I was going to make potato latkes this Hanukkah, but it slipped my mind and I didn’t end up making them until after Hanukkah. After many tears (from the onions) and some grating, mixing, mashing and frying, I had myself some tasty latkes. Some of them even posed for me:
There was no Virgin Mary in my latkes, but this one does look a bit like a burning bush
I had forgotten to add eggs. According to some authorities, latkes without eggs are basically hash browns. Others say that, as long as there is a cohesive pancake, it can be considered a latke. I wanted to cover all my bases, so the next day I added some eggs.

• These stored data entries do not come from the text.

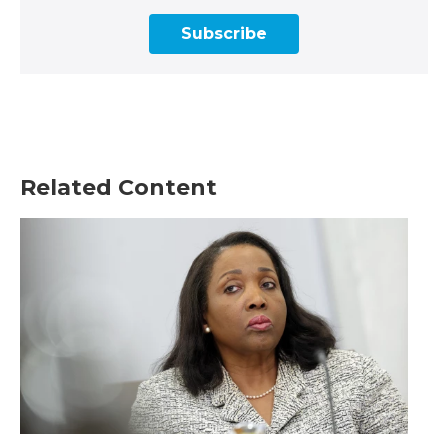
Subscribe
Related Content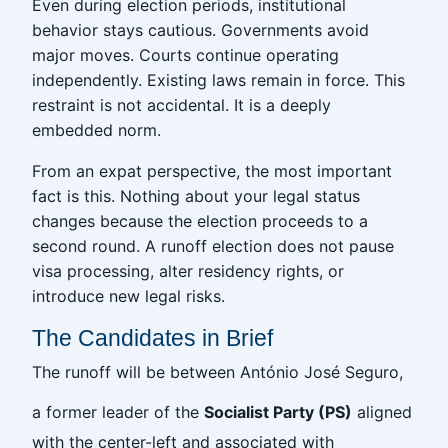
Even during election periods, institutional
behavior stays cautious. Governments avoid
major moves. Courts continue operating
independently. Existing laws remain in force. This
restraint is not accidental. It is a deeply
embedded norm.
From an expat perspective, the most important
fact is this. Nothing about your legal status
changes because the election proceeds to a
second round. A runoff election does not pause
visa processing, alter residency rights, or
introduce new legal risks.
The Candidates in Brief
The runoff will be between António José Seguro,
a former leader of the
Socialist Party (PS)
aligned
with the center-left and associated with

I had let the batter sit overnight. A big no-no as they oxidize. I also may have added too many eggs (3 to the already half used-up batter).
Potato latkes are good with sour cream or apple sauce or both. Like any ethnic food, the appeal extends far beyond its taste or texture; there’s also heritage and nostalgia.
Here’s how I made my first batch:
I grated about ten medium/small potatoes and two fairly large onions. Mixed them together with about one cup of all-purpose baking mix and about a cup of matzo meal. Added some salt and pepper and then deep-fried the patties until they were brown as shown above. You can vary the amount of onions to suit your taste and you can use plain flour instead of baking mix. I was never a fan of exact recipes; I just add ingredients as I see fit at the time.
By adding eggs to the second batch, their identity crisis seems to have been solved. Now they know they’re latkes and not hash browns. But are they good latkes? I’ll continue to work on that and report my progress.